Modelled direct effects demonstrate that the presence of major roads and motorways are significant contributors to artificial light at night, with motorways emitting two or three times more artificial light at night than major roads. Indirect effects of light emissions show that the higher light emissions in neighboring pixels are associated with higher light emissions in the focal road pixel, demonstrating how, over short distances (30 km neighborhood object in this case), the associated road and urban infrastructure magnify the overall levels of light emissions. Conversely, for skyglow, there was a negative relationship for indirect effects for major roads and motorways, demonstrating that if skyglow is lower in areas surrounding a major road or motorway, then there will be more skyglow associated with the major road or motorway. This is a consequence of major roads and motorways passing through rural areas that have reduced levels of skyglow relative to the surrounding urban areas. Further, to control for spatial autocorrelation, the neighborhood object for skyglow was 130 km, and therefore the mean skyglow of the neighboring pixels will be lowered by the inclusion of larger rural areas, making bright roads brighter. Importantly, artificial lights from vehicles tend to be powerful, usually projected in the horizontal plane and are temporally inconsistent, and therefore are unreliably detected by satellite imagery (see [93
]). The contribution of the road network is thus likely to be greater than detected here.

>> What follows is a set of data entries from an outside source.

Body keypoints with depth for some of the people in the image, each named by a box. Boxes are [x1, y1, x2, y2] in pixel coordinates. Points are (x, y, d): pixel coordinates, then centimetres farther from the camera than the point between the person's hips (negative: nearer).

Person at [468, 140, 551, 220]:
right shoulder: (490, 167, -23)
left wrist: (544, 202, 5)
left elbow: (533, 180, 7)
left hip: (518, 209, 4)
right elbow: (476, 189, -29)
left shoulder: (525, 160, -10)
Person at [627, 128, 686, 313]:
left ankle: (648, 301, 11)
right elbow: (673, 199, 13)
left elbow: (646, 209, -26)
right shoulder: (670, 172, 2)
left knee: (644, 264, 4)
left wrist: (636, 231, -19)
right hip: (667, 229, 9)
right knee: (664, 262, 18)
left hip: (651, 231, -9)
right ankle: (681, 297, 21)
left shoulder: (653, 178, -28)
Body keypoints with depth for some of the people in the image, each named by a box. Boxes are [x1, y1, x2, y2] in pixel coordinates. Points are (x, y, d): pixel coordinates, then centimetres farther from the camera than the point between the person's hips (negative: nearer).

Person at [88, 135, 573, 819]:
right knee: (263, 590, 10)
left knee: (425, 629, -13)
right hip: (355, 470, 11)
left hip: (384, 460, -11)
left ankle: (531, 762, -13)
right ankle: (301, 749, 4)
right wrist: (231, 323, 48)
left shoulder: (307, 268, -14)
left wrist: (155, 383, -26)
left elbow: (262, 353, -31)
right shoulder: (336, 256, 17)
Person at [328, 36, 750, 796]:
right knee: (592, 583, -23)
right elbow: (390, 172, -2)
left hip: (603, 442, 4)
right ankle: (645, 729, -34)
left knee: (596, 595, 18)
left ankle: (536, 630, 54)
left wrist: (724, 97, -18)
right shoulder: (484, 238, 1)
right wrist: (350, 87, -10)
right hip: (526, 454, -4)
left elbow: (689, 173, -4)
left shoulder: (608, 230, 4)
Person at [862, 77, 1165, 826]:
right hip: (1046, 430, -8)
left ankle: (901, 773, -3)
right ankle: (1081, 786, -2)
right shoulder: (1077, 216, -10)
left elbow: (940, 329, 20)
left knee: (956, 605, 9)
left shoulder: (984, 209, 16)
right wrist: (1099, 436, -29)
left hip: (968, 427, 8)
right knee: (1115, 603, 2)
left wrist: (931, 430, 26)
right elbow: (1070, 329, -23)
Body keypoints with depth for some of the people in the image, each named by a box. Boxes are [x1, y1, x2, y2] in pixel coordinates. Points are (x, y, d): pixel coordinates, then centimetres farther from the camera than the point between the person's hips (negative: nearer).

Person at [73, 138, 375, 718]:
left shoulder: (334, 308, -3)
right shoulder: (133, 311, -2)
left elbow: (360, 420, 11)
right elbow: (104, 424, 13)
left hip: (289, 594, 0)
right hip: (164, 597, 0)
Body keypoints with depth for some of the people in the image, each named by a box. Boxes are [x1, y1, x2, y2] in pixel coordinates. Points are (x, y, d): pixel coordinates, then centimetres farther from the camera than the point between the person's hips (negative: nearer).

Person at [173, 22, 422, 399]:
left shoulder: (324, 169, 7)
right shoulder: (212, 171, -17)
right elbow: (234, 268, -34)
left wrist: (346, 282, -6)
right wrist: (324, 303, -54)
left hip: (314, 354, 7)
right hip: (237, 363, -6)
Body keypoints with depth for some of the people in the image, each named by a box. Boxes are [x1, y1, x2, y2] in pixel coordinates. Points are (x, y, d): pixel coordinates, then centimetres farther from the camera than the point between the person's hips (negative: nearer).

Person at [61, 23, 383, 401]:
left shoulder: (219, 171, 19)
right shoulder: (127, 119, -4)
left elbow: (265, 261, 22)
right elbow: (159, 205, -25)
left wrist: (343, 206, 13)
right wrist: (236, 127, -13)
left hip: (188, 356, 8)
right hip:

The VIIRS DNB is the most popular and sensitive remote sensing data available for the study of artificial light at night, however, there are several limitations to its use. The first is that it does not detect light in the blue and violet spectrum, and no public data are currently available that could be used to resolve this issue. Globally, there has been an increasing trend of switching away from traditional sodium lamps to white LEDs, particularly in urban areas, due to their perceived increased energy efficiency [94
]. As a consequence, the actual amount of artificial light at night is likely to be greater than estimated here, and this may reduce the difference between the light emissions produced per person in rural and those produced per person in urban areas. A cause for concern is that there is increasing awareness amongst ecologists of the broader negative environmental impacts of white LEDs compared to sodium lamps [3
]. A second limitation is that VIIRS captures images at c.01:30 local time, a period when many ornamental and commercial lights, along with vehicle traffic, are close to their minimum intensity. Therefore, the use of VIIRS data can be thought to provide a baseline or lower limit of artificial light at night. Third, while there has been much interest in the development of standardized measurement systems from the ground to verify remote sensing nighttime lighting data [95
], the collection of these data in the UK was outside of the scope of this study, and would constitute a major program of work given the size and heterogeneity of the region, and the challenges of addressing the spectral issues highlighted above. Indeed, to date, projects to ground truth remotely sensed artificial lighting data have not resolved this last issue [96
]. In future, it would be interesting to compare how spatial relationships vary through time, but perhaps in a more dynamic region. It is also important to note that cloud cover is known to amplify the intensity of skyglow, as seen from the ground, and to influence its spatial distribution [100
], however, no data are currently available to incorporate cloud cover into measures of skyglow, as calculated by the World Atlas of Artificial Night Sky Brightness. To inform policy and planning, future research needs to focus on determining at the regional level the more detailed spatial distribution of all artificial light at night, including more temporary, mobile forms, such as vehicles, and how these vary both with changing climatic conditions, such as cloud cover and across the course of the nighttime.